I totally get it that maybe a new generation has learned programming with NodeJS on a Mac and AWS, maybe they haven't ever installed Linux before, in the way we all seemed to learn how to run servers a couple of decades ago. Times change, sure, I get that. Still, the results are kind of mind boggling.


Well not really. I’ve literally spent the past few weeks banging my head on these things.

Especially if you want/need multi-arch. That basically requires buildx which doesn’t cache locally by default. There’s a half dozen types of caching to figure out. Then buildx is very buggy and needs qemu setup even when building natively otherwise you run into decade old bugs doing things like running sudo in a dockerfile.

It took a couple of weeks of on and off tinkering to get a stable arm builder running on a Mac m1. To get the GitHub action server to run stably and not time out was a PITA. It required IT tuning cpu limits and page caching. Not fun.

We run native machines but I would’ve much preferred a cloud solution so I could do my actual job.


I wonder how much of this is specifically Docker related pain? (I try to avoid it) It's super fascinating to see how much ARM support is coming up in this thread. I guess ARM servers are finally happening, huh. Our CI cluster has an M1 Mac in it, it took about an hour to set up. But that's doing JVM stuff with no Docker or qemu involved, so multi-arch just isn't something we need to think about and it's no different to any other machine beyond being much faster.

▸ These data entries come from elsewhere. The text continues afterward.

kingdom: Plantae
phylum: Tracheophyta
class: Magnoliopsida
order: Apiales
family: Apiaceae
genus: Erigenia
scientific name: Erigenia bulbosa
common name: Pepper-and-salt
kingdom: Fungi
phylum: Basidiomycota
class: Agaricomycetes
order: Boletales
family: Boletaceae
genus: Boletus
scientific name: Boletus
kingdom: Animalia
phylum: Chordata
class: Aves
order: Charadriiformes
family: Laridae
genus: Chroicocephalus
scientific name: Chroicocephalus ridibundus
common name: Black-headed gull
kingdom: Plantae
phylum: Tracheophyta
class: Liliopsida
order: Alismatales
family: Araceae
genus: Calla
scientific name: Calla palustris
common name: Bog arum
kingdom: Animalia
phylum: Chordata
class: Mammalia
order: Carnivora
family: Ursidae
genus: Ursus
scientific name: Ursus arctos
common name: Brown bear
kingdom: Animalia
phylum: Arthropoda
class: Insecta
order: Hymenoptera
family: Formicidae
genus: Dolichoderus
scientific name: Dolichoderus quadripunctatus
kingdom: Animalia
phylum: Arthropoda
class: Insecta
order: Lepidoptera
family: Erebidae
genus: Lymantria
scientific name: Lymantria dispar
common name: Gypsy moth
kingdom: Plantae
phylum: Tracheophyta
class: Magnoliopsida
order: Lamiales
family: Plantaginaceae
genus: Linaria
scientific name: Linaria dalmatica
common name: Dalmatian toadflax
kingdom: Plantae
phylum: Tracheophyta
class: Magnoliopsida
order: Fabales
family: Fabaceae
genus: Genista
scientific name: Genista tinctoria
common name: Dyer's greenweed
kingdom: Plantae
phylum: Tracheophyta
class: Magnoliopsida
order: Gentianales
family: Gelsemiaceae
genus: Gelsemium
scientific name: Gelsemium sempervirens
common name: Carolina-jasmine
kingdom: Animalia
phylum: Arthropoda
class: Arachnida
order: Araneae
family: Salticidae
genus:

For servers I'd have thought you'd make a decision up front about whether to use classical x64 machines or ARM, based on load tests or cost/benefit analysis. Then you'd build one or the other. It sounds like a lot of people are putting a lot of effort into the optionality of having both, and then they are using languages and tools that can't cross-compile or JIT compile. Are you using Rust or Go or something? Hmmm.